Cerf cautioned against the temptation to invest just because the technology is “really cool, even if it doesn’t always work that well.”

“If you think, man, I can sell this to investors because it’s a hot topic and everybody’s going to throw money at me, don’t do that,” Cerf said, drawing a few laughs from the crowd. “Be thoughtful. They were right that we can’t always predict what’s going to happen with these technologies, and to be honest the biggest problem is people – that’s why we humans haven’t changed in the last 400 years, let alone the last 4,000. “

“They will try to do what benefits them and not you,” Cerf continued, appearing to refer to general human greed. “So we have to remember that and think carefully about how we use these technologies.”

Cerf said he tried asking one of the systems to append an emoji to the end of each sentence. It didn’t, and when he told the system he’d noticed, it apologized but didn’t change its behavior. “We’re a long way from awareness or self-awareness,” he said of the chatbots.

There’s a gap between what it promises and what it does, he said. “That’s the problem… You can’t tell the difference between an eloquently expressed” answer and an accurate one.

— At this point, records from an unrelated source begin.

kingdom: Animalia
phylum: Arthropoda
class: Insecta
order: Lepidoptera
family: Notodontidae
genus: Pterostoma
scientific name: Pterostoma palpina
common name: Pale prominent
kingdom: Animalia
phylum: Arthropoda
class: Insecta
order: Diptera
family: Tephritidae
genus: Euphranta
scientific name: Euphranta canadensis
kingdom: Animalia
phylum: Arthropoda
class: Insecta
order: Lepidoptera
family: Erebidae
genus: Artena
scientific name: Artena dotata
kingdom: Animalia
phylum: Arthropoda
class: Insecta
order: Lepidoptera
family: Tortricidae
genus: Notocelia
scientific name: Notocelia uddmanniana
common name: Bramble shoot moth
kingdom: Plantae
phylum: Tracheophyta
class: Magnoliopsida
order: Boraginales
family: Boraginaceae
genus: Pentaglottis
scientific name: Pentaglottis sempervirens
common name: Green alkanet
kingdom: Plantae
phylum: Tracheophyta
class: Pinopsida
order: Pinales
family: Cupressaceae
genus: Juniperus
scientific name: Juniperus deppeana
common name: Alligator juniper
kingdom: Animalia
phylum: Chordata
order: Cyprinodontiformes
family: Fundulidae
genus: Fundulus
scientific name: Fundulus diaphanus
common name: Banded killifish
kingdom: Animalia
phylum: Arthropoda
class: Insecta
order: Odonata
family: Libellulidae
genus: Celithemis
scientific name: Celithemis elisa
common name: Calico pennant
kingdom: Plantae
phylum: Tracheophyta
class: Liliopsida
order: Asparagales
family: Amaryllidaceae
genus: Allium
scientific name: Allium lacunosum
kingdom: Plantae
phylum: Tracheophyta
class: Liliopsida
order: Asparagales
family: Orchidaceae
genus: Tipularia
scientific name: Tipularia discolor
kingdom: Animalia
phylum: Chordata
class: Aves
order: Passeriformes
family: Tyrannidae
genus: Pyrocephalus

Cerf gave an example when he asked a chatbot to provide a biography about himself. He said the bot presented his answer as factual, even though it contained inaccuracies.

“On the technical side, I think engineers like me should be responsible for finding a way to tame some of these technologies so they’re less likely to do damage. And of course, depending on the application, a not-so-good fictional story is one thing. Giving advice to someone… can have medical consequences. Figuring out how to minimize the worst-case potential is very important.”